» **ACTIVITIES**
1 - Output the Sarah Brooks biography text between "By Maura Page, Hood" and "miles each way.", inclusive.
2 - Go on with the biography of Sarah Brooks from the point where it stops.

*** Opening of DOCUMENT SEGMENT ***

Biographical Database of NAWSA Suffragists, 1890-1920

Biography of Sarah Brooks, 1856-1948

By Maura Page, Hood College

Sarah C. Brooks was born in Cuivre, Missouri on February 16, 1856, the daughter of Thomas and Zerilda Brooks. Her father was a farmer and a blacksmith and had real estate in 1860 valued at $800 and personal estate worth $320. She began school attending a private school, but later enrolled in a public school that required that she walk six miles each way.

Her 1948 obituary noted that she began teaching at a private school at the age of 16, and after saving money enrolled at Illinois State Normal School. She returned to teaching and at a conference of the National Education Association she met the superintendent of the Baltimore public schools, which led to her appointment as the "head of the Teachers Training School in Baltimore, Maryland from 1902-1910. Following her retirement in 1910, Sarah Brooks moved to Virginia to teach at the Normal School of Richmond, Virginia." City directories record her presence in Richmond in the years 1915-1922. Later she returned to teach at the State Teachers College in Towson, which is today Towson State University.

*** Close of DOCUMENT SEGMENT ***
*** Opening of PROVIDED DATA ***

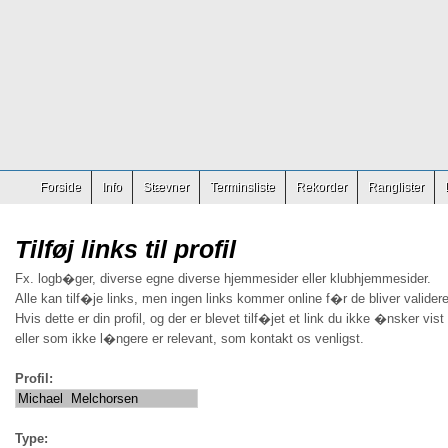
Forside
Info
Stævner
Terminsliste
Rekorder
Ranglister
Tilføj links til profil
Fx. logb�ger, diverse egne diverse hjemmesider eller klubhjemmesider.
Alle kan tilf�je links, men ingen links kommer online f�r de bliver validere
Hvis dette er din profil, og der er blevet tilf�jet et link du ikke �nsker vist
eller som ikke l�ngere er relevant, som kontakt os venligst.
Profil:
Type:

*** Close of PROVIDED DATA ***

» **RESULTS FOR EACH TASK**
1 -
By Maura Page, Hood College

Sarah C. Brooks was born in Cuivre, Missouri on February 16, 1856, the daughter of Thomas and Zerilda Brooks. Her father was a farmer and a blacksmith and had real estate in 1860 valued at $800 and personal estate worth $320. She began school attending a private school, but later enrolled in a public school that required that she walk six miles each way.

2 -
Sarah is mentioned among other speakers who traveled in 1910 to Annapolis from Baltimore to testify before the Maryland General Assembly on the rights of Maryland women to gain the power to vote. The event was recorded in the History of Woman Suffrage, Volume VI, Maryland, Part II. Sarah was listed among the speakers of the group without any fanfare or reference to her hometown or occupation:

"Six hundred women and men went on a special train to Annapolis, carrying a petition for the bill representing 173,000 names. The speakers were Dr. Howard Kelly of Johns Hopkins, president of the Men's League; Dr. Mary Sherwood of the medical department; Judge Moses, Mrs. Elliott, Mrs. Ida Husted Harper of New York, Miss Janet Richards of Washington, Misses Julie Rogers, Mary E. Lent, Ellen La Mott and Sarah Brookes. The advocates in the House were Robert H. Carr, who introduced the bill, H. Pairo, R.F. Beacham and Mr. Henderson. It received 67 noes and 24 ayes and did not come before the Senate. Three other woman suffrage bills were defeated this session.

The 1930 census recorded her as a 73-year old single boarder in Baltimore. apparently no longer teaching. Brooks moved back to Missouri in 1945, where she lived until her death in January 1948 at the age of 92. According to her obituary, her friends donated a portrait of Miss Sarah C. Brooks painted by Stanislav Rembski to the State Teachers College in Towson, which had "absorbed" the Teachers Training School in 1924.

Sarah C. Brooks never married and passed away in January 1948 in Missouri. She was a committed educator, who had a 50-year career as a teacher and educator, principally of women training to become teachers. For a brief period in 1910 she joined in the Maryland effort to secure the vote for women and spoke before legislative hearings in the state capital.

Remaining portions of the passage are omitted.